"I bought my ticket cheaper on the Internet" is a common phrase among travelers.
But how do you know if you really got the lowest price?
Travel agents have the resources and tools to search many options almost at the same time.
There are a lot of aspects that need to be considered when purchasing airline tickets.
The good news is that not all of these factors apply to every itinerary, but they have to be kept in mind every time travel and tickets options are checked.
The bad news is that Internet services provide little help in determining these possible money saving factors.
Different airlines for the entire itinerary.
Some airlines are generally more expensive than others, but unexpected variations in price can occur even between the major "full-fare" airlines. If you're not trapped into one frequent flier program, then all airlines that fly to where you want to go need to be checked. Do you even know what other airlines fly that route? An airline you've never heard of before might have the lowest fare.
Different airlines for different parts of the itinerary.
Usually, airlines sell round-trip tickets for much less money than two one-way tickets, but this is not always true.
If you are on an itinerary with more than two flights, it may be better to combine some flights from one airline with other flights from another one.
How many thousands of different combinations of different airlines are you going to research on different Web sites to be sure you've got the best combination of fares for each flight segment?
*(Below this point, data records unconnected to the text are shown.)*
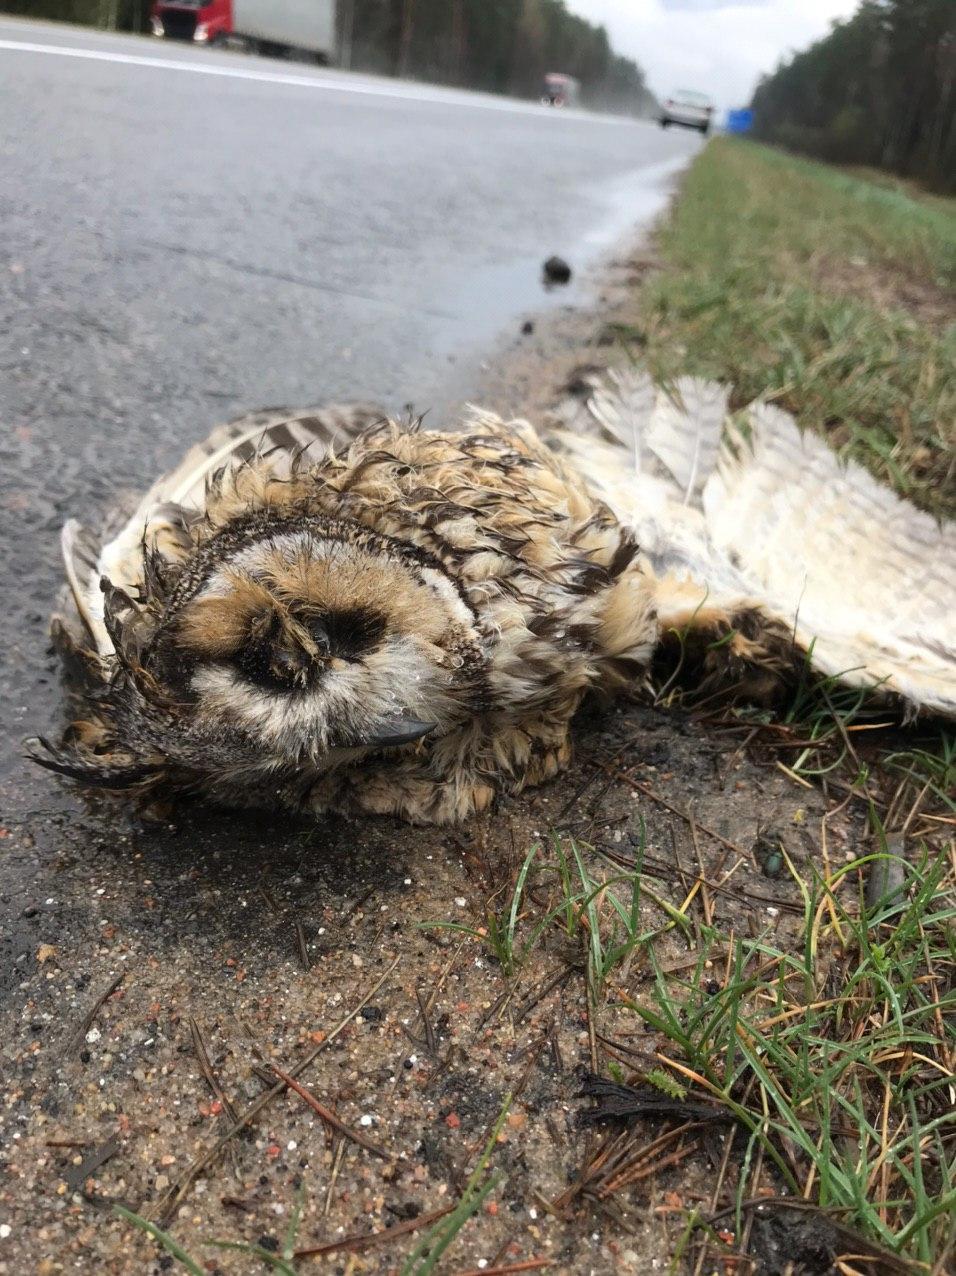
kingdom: Animalia
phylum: Chordata
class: Aves
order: Strigiformes
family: Strigidae
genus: Asio
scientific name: Asio otus
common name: Long-eared owl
Time of day may make a difference.
Sometimes it is less expensive to take a flight at 6:50 a.m. than at 7 a.m. These time-of-day fares also can vary from airline to airline, and destination to destination.
Choose a different day of week outbound and/or inbound.
Some days of the week are less expensive to travel on than others. These days can vary depending on destination and sometimes the airline. There could be as much as a $60 or more difference.
Different length of stay.
You may know that staying over a Saturday night is usually a requirement for the lowest fares (although not if you're going to Las Vegas). Sometimes it is less expensive to stay a shorter time.
Sometimes airlines operate only one or two flights a week between certain cities and sometimes only in one direction. These "positioning flights" can sometimes be sold at very low prices. Because these are rare, they probably won't appear in your first or second fare search, and you might not even know that the airline operates service to where you want to go.
Choose different travel dates.
A change of travel dates to even a week earlier or later, may put your trip in a different airfare season. On international tickets, this could save as much as $300 or more a ticket. Most Internet services will not tell you that a change in travel dates could save you money.
It is common that nonstop flights will be more expensive than those scheduled with a layover, which in turn can sometimes be more expensive than flights with a change of service on the way.
You might find a service through a less popular hub is less expensive than service through a major hub. It seems impossible to check all the different routings and route specific fare options on the Internet.
Back-to-back and hidden city ticket loopholes.
The crazy system of airfare pricing has some loopholes that airlines don't want you to know about.
However, if you know about back-to-back and/or hidden city ticketing, and if you know about the loopholes that the airlines will never and can never close, then you can save huge amounts of money.
Your travel agent might know about these, but I doubt the Web site you're visiting will.
Consolidator fares are rarely found through Web sites. While primarily involved with getting you discounts on international travel, consolidator fares also apply for travel between most major cities in the United States, potentially saving you huge amounts of money compared to unrestricted coach class fares.
A travel agent with good consolidator contacts may be able to save you more money than just about any Web site.
Airlines make changes to their available fares nearly every second. Even the number of tickets sold or canceled changes every second. Price the same itinerary twice in a row and you might get two very different prices.
Travel agents are familiar all the options and restrictions, and are more qualified to find the best service at the best price than what you can find on the Internet.